> **CONSIGNE 1**:
Répondez à ces questions sur l'extrait consacré au mal et à l'amour :
(a) Qu'est-ce qui est à l'intelligence ce que le mal est à l'amour ?
(b) Quel personnage des Karamazov voit son discours cité ?
(c) Comment l'agonie est-elle désignée dans la dernière phrase ?

> **EXTRAIT DE PAGE**:

===

Le mal est à l’amour ce qu’est le mystère à l’intelligence. Comme le mystère contraint la vertu de foi à être surnaturelle, de même le mal pour la vertu de charité. Et essayer de trouver des compensations, des justifications au mal est aussi nuisible pour a charité que d’essayer d’exposer le contenu des mystères sur le plan de l’intelligence humaine.

Discours d’Ivan dans les Karamazov : « Quand même cette immense fabrique apporterait les plus extraordinaires merveilles et ne coûterait qu’une seule larme d’un seul enfant, moi je refuse. »

J’adhère complètement à ce sentiment. Aucun motif, quel qu’il soit, qu’on puisse me donner pour compenser une larme d’un enfant ne peut me faire accepter cette larme. Aucun absolument que l’intelligence puisse concevoir. Un seul, mais qui n’est intelligible qu’à l’amour surnaturel : Dieu l’a voulu. Et pour ce motif-là, j’accepterais aussi bien un monde qui ne serait que mal qu’une larme d’enfant.

L’agonie est la suprême nuit obscure dont même les parfaits ont besoin pour la pureté absolue, et pour cela il vaut mieux qu’elle soit amère.

===

> **DONNÉES À TRAITER**:
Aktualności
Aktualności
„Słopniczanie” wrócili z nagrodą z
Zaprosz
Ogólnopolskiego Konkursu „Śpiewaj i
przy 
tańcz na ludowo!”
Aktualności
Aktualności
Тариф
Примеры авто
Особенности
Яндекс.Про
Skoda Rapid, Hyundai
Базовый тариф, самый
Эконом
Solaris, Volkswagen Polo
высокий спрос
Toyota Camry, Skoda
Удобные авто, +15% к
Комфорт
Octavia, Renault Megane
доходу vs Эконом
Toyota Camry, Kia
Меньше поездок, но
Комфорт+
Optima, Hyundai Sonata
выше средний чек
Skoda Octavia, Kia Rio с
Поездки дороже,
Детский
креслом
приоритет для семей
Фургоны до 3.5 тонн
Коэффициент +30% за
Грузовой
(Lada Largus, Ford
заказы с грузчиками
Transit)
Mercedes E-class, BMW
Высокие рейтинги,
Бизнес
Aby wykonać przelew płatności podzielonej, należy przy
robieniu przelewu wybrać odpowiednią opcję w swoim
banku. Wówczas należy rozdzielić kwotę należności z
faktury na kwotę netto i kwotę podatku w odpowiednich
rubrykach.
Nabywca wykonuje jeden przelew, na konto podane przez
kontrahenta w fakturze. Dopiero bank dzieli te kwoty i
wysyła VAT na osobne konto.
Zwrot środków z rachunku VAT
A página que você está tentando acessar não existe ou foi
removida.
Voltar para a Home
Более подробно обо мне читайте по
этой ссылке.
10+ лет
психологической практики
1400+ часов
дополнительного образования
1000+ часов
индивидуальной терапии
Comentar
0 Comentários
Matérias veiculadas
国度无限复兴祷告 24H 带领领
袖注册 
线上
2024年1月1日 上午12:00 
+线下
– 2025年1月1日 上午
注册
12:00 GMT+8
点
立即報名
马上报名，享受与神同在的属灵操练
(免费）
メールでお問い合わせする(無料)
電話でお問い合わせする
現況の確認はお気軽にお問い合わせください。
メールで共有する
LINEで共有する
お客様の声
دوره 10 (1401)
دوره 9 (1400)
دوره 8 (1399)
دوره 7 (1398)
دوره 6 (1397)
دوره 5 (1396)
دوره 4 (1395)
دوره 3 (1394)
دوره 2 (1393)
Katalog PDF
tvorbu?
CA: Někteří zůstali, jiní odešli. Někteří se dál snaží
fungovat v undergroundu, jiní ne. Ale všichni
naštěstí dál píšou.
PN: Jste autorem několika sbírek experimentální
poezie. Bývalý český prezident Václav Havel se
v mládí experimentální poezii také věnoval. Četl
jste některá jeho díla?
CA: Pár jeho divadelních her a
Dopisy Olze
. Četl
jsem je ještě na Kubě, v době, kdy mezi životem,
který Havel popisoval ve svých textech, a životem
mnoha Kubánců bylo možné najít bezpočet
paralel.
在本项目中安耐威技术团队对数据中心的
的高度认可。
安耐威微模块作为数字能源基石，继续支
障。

===

> **CONSIGNE 2**: Renvoyez chaque ligne des enregistrements qui contient la chaîne « životem », en tenant compte de la casse.

> **CORRIGÉ 1**:
(a) Le mystère.
(b) Ivan.
(c) Elle est désignée comme « la suprême nuit obscure ».

> **CORRIGÉ 2**:
jsem je ještě na Kubě, v době, kdy mezi životem,
který Havel popisoval ve svých textech, a životem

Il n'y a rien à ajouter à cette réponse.